"It was 2002 before I knew how much catfish migrate," Smith said. "These things migrate. I didn't think they moved more than two or three miles, but some of the (older SCDNR) biologists who're retired now told me a lot of blues will migrate 100 miles up and down a river system.
"I was used to following migratory stripers. Now I'm just following catfish the same way - for 10 years."
Smith said blues have been monitored coming up the Cooper River, travelling up the fish lift, migrating all the way through Lake Moultrie, through the Diversion Canal, then to the headwaters of Lake Marion and well beyond.
Now Smith pays attention to every fish that comes aboard his pontoon boat.
"I weigh every fish, and that tells me when they're starting to move (upstream in the spring to spawn)," he said. "When my catch starts to drop, I know they're moving and I've got to move four or five miles upstream to keep up."
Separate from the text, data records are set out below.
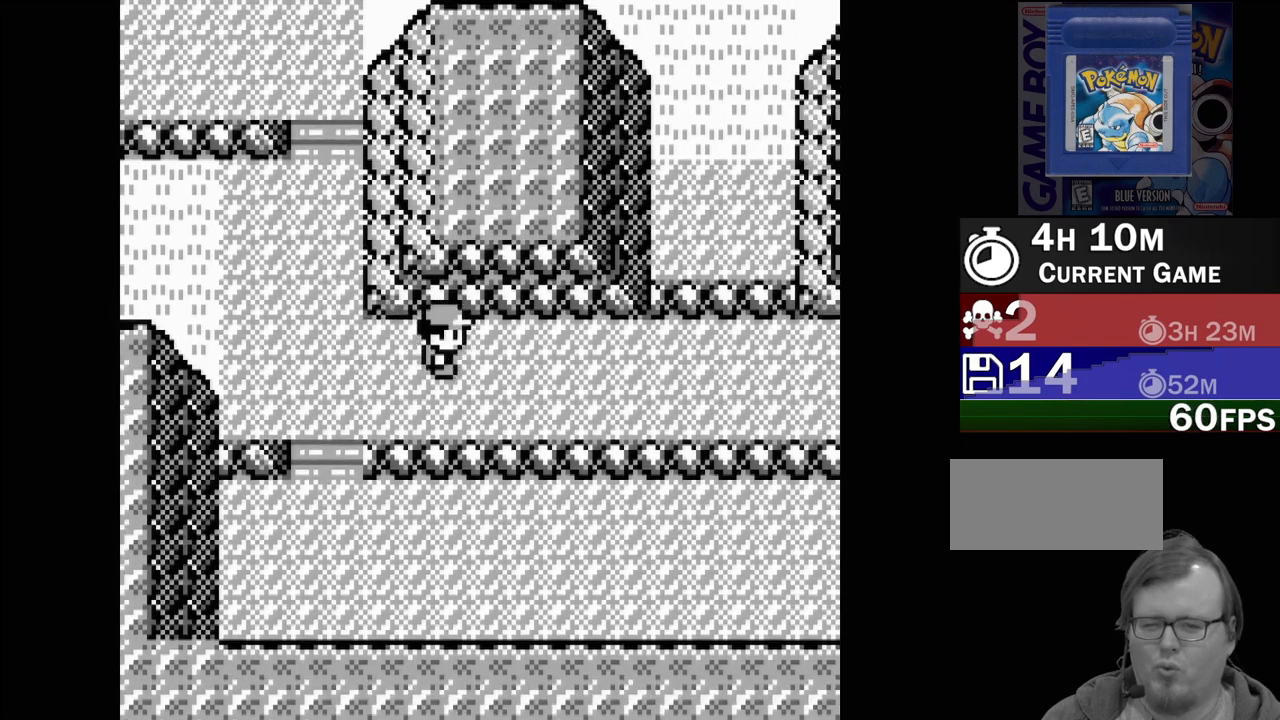
{"buttons": ["DPAD_RIGHT"], "events": []}
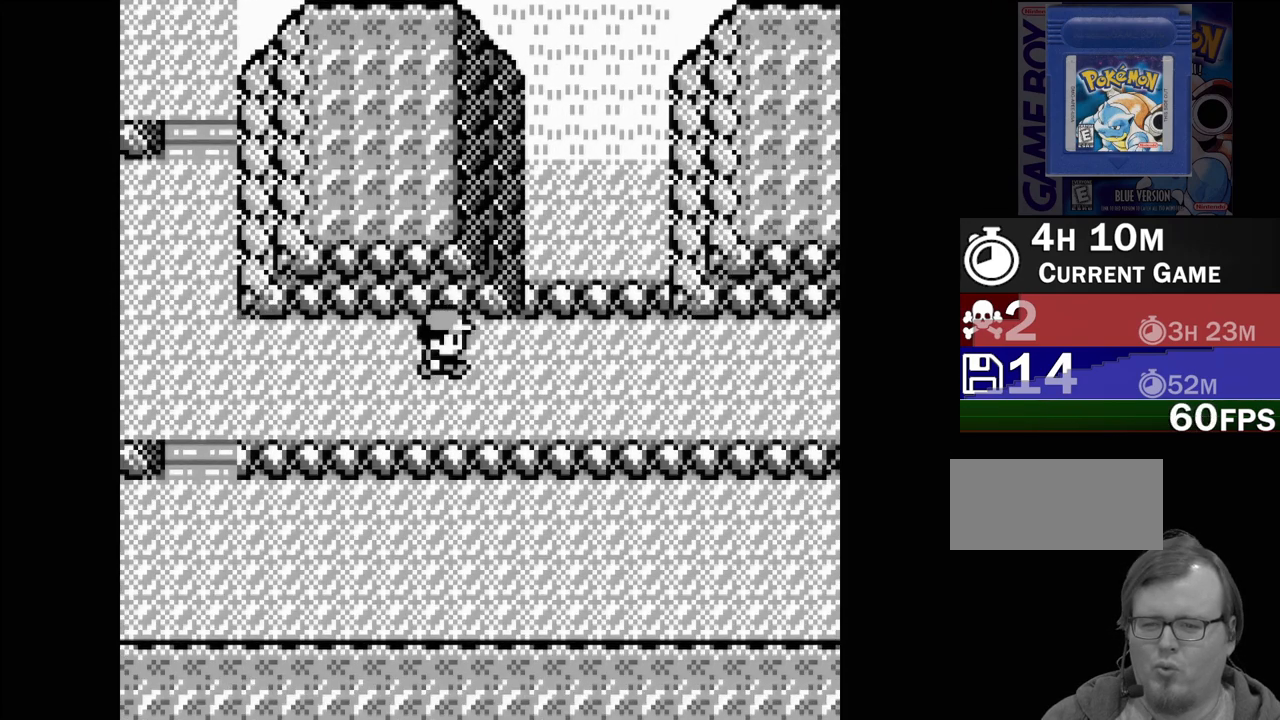
{"buttons": ["DPAD_RIGHT"], "events": []}
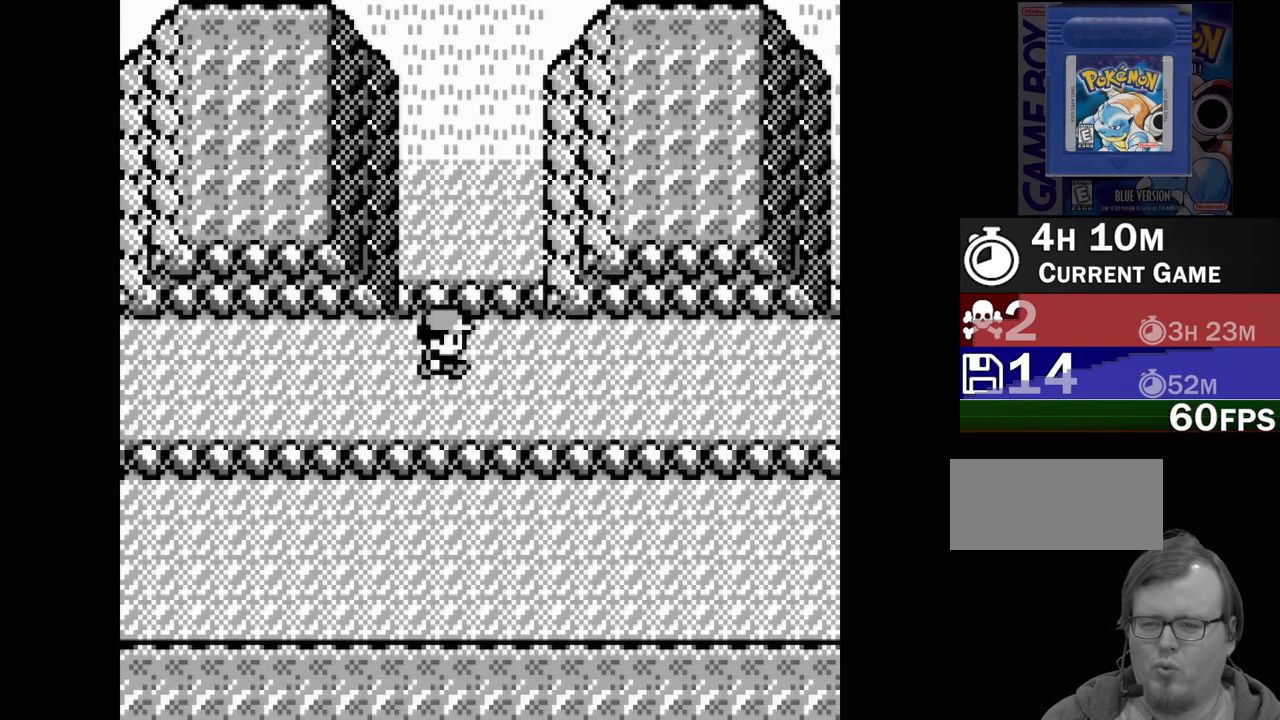
{"buttons": ["DPAD_RIGHT"], "events": []}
When the spawn ends late in the spring, catfish turn around and head back down through the Santee Cooper system.
"I follow them back down after I follow them up," he said. "The big fish move up to spawn; then they reverse it. I've seen fish go all the way through Lake Marion, through the Diversion Canal and then through Moultrie all the way down to Pinopolis."
Although Smith's boat is tied up at Canal Lakes Fish Camp most of the year, when blues head up to spawn he puts his pontoon boat on the trailer and follows them.
"You've got to move if you can't run more than 15 miles from your landing," he said. "If you're willing to follow the fish and move with them, you can follow them all year.
"If you're stuck in one place, you can catch them about nine months out of the year."